Well again welcome, and come join us on the ww at home thread, we have a daily thread there that stays busy and we will definitely help you on your journey!
Before you go, one thing they don't tell you- those 35 flex points are ONLY for emergency. Eating them, or even some of them weekly, will slow down your progress. Good luck to you!
Oh dear, I don't mean to disagree, but the fact is, the Flex Points are built into the program to be used, and are not for emergencies.
Some people split them up for daily usage, others eat them on the weekends, or a special night. Although each body is different, you should still be able to eat them and lose weight. If that isn't the case, check to see if you are eating healthily, especially by following the 8 Healthy Guidelines.
Also, consider this that when you reach goal, the amount of weekly points you are allowed to eat for the rest of your life will be higher if you incorporate the 35 Flex Points now.
I agree with Jane on this-the 35 Points are built into the plan on purpose. I was a calorie counter for YEARS before I started doing WW, and I checked the stats. Normally I would be eating about 1600 calories a day at my current weight and activity level to LOSE weight. WW has me eating about 1400 calories a day (28 Points)...BUT, if I add in those 35 Weekly Points-it brings me right in at the level that I SHOULD be at-around 1600ish per day over the course of the week.
The reason that they put them into a weekly Point bank, is so that you basically cycle your daily calories (you might eat 1200 one day, and 1747 the next day) which helps prevent plateaus...and it also gives you a bank of available Points for nights on the town, holidays, etc. and you don't go off plan that way.
The 35 are there for you to USE.
The Activity Points are also there for you to use. You are not eating back everything you burned by using them. (I also did the math on this!) If you do a workout that burns, say, 150 calories...the Activy Points that you are given for that workout would have you eating back about 50 calories of that. It is meant to motivate you to exercise (therefore increasing muscle mass and lowering body fat percentage) while providing you with that little bit of extra energy you need if you workout regularly.

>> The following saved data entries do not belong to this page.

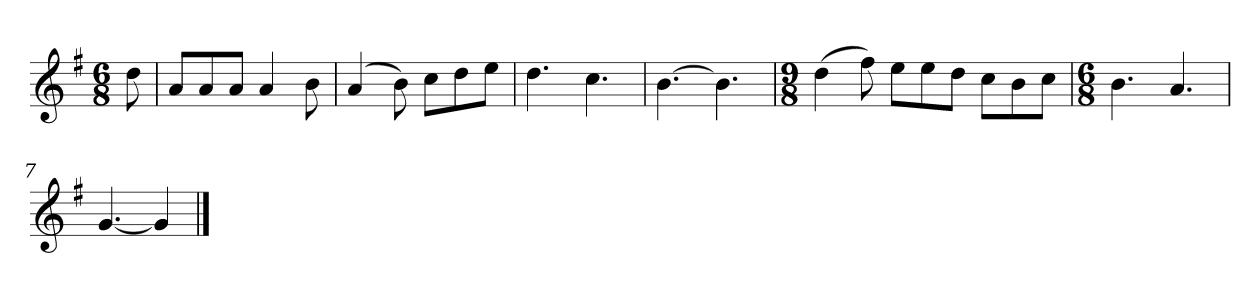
**kern
*part1
*staff1
*k[f#]
*M6/8
*MM120
=
8dd
=1
8aL
8a
8aJ
4a
8b
=2
(4a
8b)
8ccL
8dd
8eeJ
=3
4.dd
4.cc
=4
[4.b
4.b]
=5
*M9/8
(4dd
8ff#)
8eeL
8ee
8ddJ
8ccL
8b
8ccJ
=6
*M6/8
4.b
4.a
=7
[4.g
4g]
==
*-
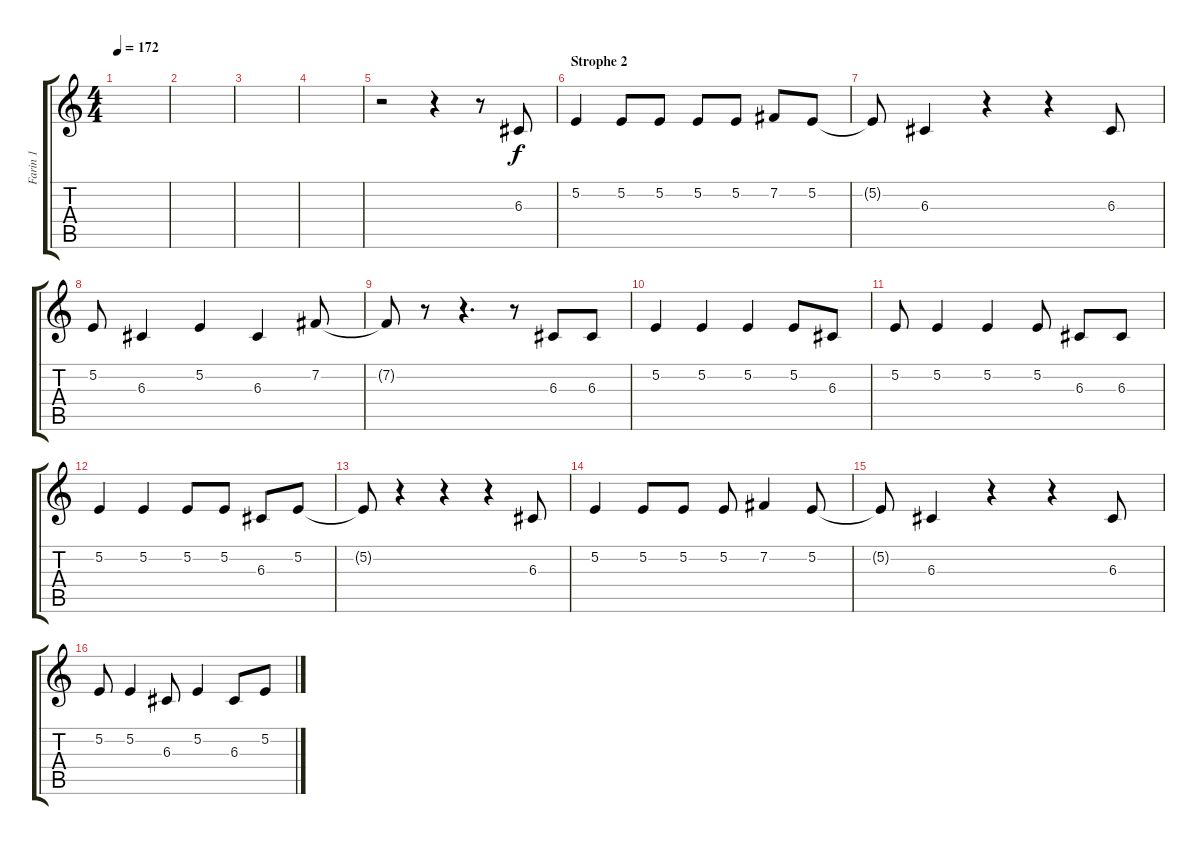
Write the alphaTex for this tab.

\track ("Farin 1" "Farin 1") {instrument tuba}
\staff {score tabs}
\tuning (E4 B3 G3 D3 A2 E2) {hide}
\ts (4 4)
\tempo 172
\clef g2
\ks c
|
|
|
|
r.2 r.4 r.8 6.3.8 |
\section ("" "Strophe 2")
5.2.4 5.2.8 5.2.8 5.2.8 5.2.8 7.2.8 5.2.8 |
5.2{t}.8 6.3.4 r.4 r.4 6.3.8 |
5.2.8 6.3.4 5.2.4 6.3.4 7.2.8 |
7.2{t}.8 r.8 r.4{d} r.8 6.3.8 6.3.8 |
5.2.4 5.2.4 5.2.4 5.2.8 6.3.8 |
5.2.8 5.2.4 5.2.4 5.2.8 6.3.8 6.3.8 |
5.2.4 5.2.4 5.2.8 5.2.8 6.3.8 5.2.8 |
5.2{t}.8 r.4 r.4 r.4 6.3.8 |
5.2.4 5.2.8 5.2.8 5.2.8 7.2.4 5.2.8 |
5.2{t}.8 6.3.4 r.4 r.4 6.3.8 |
5.2.8 5.2.4 6.3.8 5.2.4 6.3.8 5.2.8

Thank you so much for the advice about flex points! Yesterday, I used two flex points for the first time, and I felt so guilty about it, like I was cheating! So do you ladies try to use all of your flex points each week? What in general is your strategy for using them?
With me it depends on the week. If there is a family gathering or holiday that week where food is going to be an issue...then I try to save most of them for that day, so I can indulge in a glass of wine and dessert without going off plan. On the weeks where I have PMS, I tend to spread them out, maybe having a couple of them eacy day to keep me on plan. (For some reason, every month I am alway starving for 4-5 days before my period.)
On days where I attend dance workshops/seminars, I try to save some extra for those days-because I am often dancing/exercising for 3-6 hours on those days, and need the extra food.
It also varies...one week I used all 35 Flex Points...and another week in my journal I used only 4. Use your schedule, and your hunger as a guide.